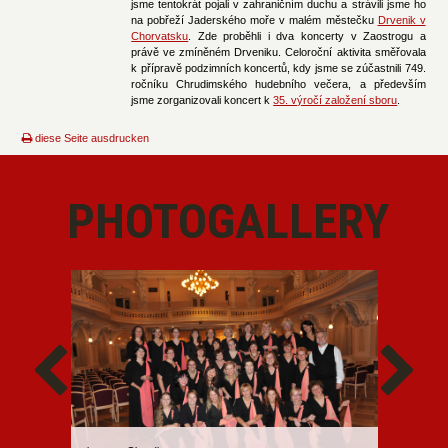
jsme tentokrát pojali v zahraničním duchu a strávili jsme ho
na pobřeží Jaderského moře v malém městečku
Drvenik v
Chorvatsku
. Zde proběhli i dva koncerty v Zaostrogu a
právě ve zmíněném Drveniku. Celoroční aktivita směřovala
k přípravě podzimních koncertů, kdy jsme se zúčastnili 749.
ročníku Chrudimského hudebního večera, a především
jsme zorganizovali koncert k
35. výročí založení sboru
.
diese Seite ausdrucken
PHOTOGALLERY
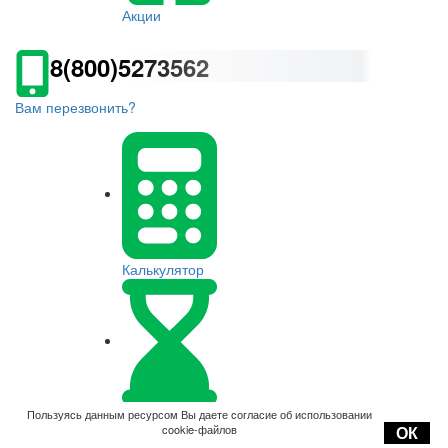
Акции
8(800)5273562
Вам перезвонить?
Калькулятор
Оплата
Пользуясь данным ресурсом Вы даете согласие об использовании
cookie-файлов
ОК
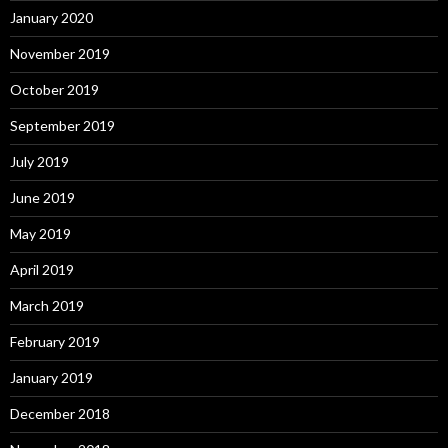
January 2020
November 2019
October 2019
September 2019
July 2019
June 2019
May 2019
April 2019
March 2019
February 2019
January 2019
December 2018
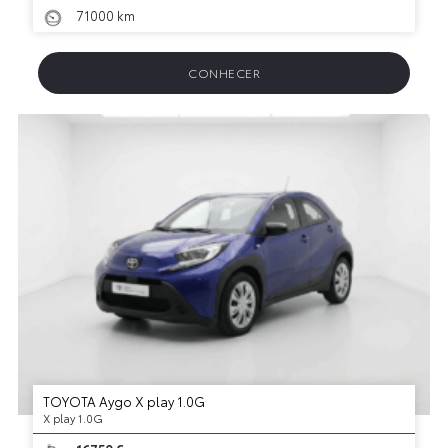
71000 km
CONHECER
TOYOTA Aygo X play 1.0G
X play 1.0G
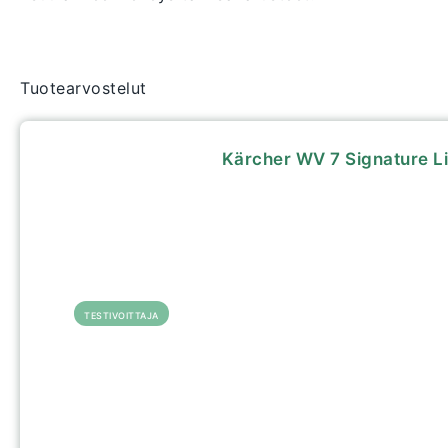
Tuotearvostelut
Kärcher WV 7 Signature L
TESTIVOITTAJA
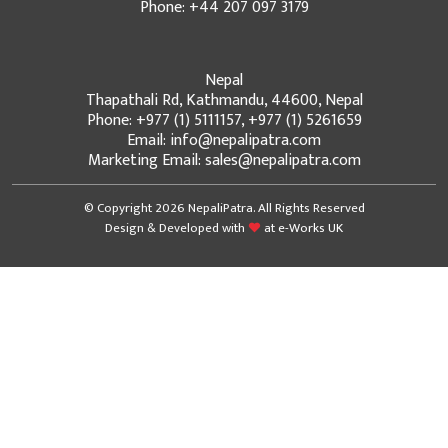
Phone: +44 207 097 3179
Nepal
Thapathali Rd, Kathmandu, 44600, Nepal
Phone: +977 (1) 5111157, +977 (1) 5261659
Email: info@nepalipatra.com
Marketing Email: sales@nepalipatra.com
© Copyright 2026 NepaliPatra. All Rights Reserved
Design & Developed with
at
e-Works UK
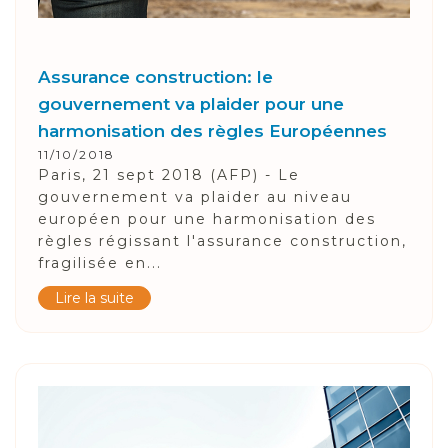
Assurance construction: le
gouvernement va plaider pour une
harmonisation des règles Européennes
11/10/2018
Paris, 21 sept 2018 (AFP) - Le
gouvernement va plaider au niveau
européen pour une harmonisation des
règles régissant l'assurance construction,
fragilisée en...
Lire la suite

- [EXERCISE]: Copy each line of the material above that contains the string "plaider". Case counts.

- [SOLUTION]:
gouvernement va plaider pour une
gouvernement va plaider au niveau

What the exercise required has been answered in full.